Announcing Spegel v0.3.0
Containerd v2.1.0 unlocks a major piece of the puzzle for Spegel. This release removes key limitations that previously held back development. A big part of the work in v0.3.0 has been making sure everything plays well with the new version. That meant refactoring internals and updating the end-to-end tests to run against it. It will take some time before this version makes its way into most cloud providers, but once it does, Spegel will be ready.
Content Events
Containerd now supports content events, introduced in #11006. What this means for you as the end user is faster advertisement of layers. Previously, Spegel wouldn’t be notified about new layers until the entire image had been pulled.
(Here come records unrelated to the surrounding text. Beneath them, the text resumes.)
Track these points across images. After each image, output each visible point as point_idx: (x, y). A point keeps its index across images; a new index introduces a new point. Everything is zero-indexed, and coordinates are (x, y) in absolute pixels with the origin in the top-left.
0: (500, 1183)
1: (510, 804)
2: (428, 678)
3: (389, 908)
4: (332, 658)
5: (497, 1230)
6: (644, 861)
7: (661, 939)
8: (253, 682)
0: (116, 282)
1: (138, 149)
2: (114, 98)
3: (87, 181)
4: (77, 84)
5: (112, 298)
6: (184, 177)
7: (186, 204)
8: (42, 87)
With large images, the delay between one layer being successfully pulled and the next could be several minutes. This meant that even if the layer was already present on the node, we wouldn’t advertise it. The issue became especially noticeable when multiple pods using the same image were started at the same time.
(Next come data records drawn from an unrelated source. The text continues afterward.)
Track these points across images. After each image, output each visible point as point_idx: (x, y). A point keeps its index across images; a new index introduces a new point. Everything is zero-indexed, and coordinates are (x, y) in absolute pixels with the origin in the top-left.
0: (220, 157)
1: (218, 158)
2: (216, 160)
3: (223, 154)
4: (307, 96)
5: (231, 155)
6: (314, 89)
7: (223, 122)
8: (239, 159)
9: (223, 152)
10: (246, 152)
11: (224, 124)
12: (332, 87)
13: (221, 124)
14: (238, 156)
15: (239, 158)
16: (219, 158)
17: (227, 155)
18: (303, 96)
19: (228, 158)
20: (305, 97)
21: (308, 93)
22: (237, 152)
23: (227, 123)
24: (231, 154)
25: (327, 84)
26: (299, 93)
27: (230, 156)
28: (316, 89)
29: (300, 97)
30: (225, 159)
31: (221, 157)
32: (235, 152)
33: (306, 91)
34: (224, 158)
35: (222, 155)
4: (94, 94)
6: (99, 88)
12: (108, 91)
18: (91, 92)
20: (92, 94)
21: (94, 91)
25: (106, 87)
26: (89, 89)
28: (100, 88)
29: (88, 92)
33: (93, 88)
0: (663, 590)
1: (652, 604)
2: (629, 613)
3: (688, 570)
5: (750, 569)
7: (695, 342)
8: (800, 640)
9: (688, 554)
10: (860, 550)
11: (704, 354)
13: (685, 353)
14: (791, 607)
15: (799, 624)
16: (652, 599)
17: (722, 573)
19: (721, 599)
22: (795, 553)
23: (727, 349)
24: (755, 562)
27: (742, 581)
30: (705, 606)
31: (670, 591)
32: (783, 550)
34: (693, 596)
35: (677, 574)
Large parts of the event logic have now been refactored to support both image and layer events. As a result, layers are advertised as soon as they are available. While this may not improve performance across the board, it can make a noticeable difference in specific use cases. Once the benchmarking tool is further developed, we’ll be able to measure more precisely what impact early layer advertisement has on overall Spegel performance.
Dial Timeout
Containerd now supports dial timeouts for mirrors, introduced in #11106. Previously, if the local Spegel instance failed to start for any reason, Containerd would wait indefinitely for the TCP connection to be established. If Spegel never came up, Containerd would never move on to another mirror or fall back to the upstream registry. This could effectively block the node from pulling any images, which is obviously not great. With the new dial timeout parameter, we can set a limit to avoid this situation. Spegel now includes this parameter when writing mirror configurations. Since the traffic is local, connection times are expected to be low. After some testing, one second was found to be more than enough to establish a TCP connection within the cluster. While real-world cases have been rare, this is still a valuable stability improvement.
Containerd Future Work
Containerd includes two new features that will impact Spegel in future releases. The first is OCI volume support, which allows containers to mount other OCI artifacts as volumes. These are pulled using the same mechanism as regular container images, so they should work seamlessly with Spegel. The documentation will be updated once the end-to-end tests have been extended to cover this.
The second is multipart fetching, which was merged after a year in development. This feature splits layer pulling into smaller chunks and downloads them in parallel, improving pull speed. Although currently opt-in, multipart fetching could bring significant performance gains when combined with Spegel. Exploring its impact will be an important next step.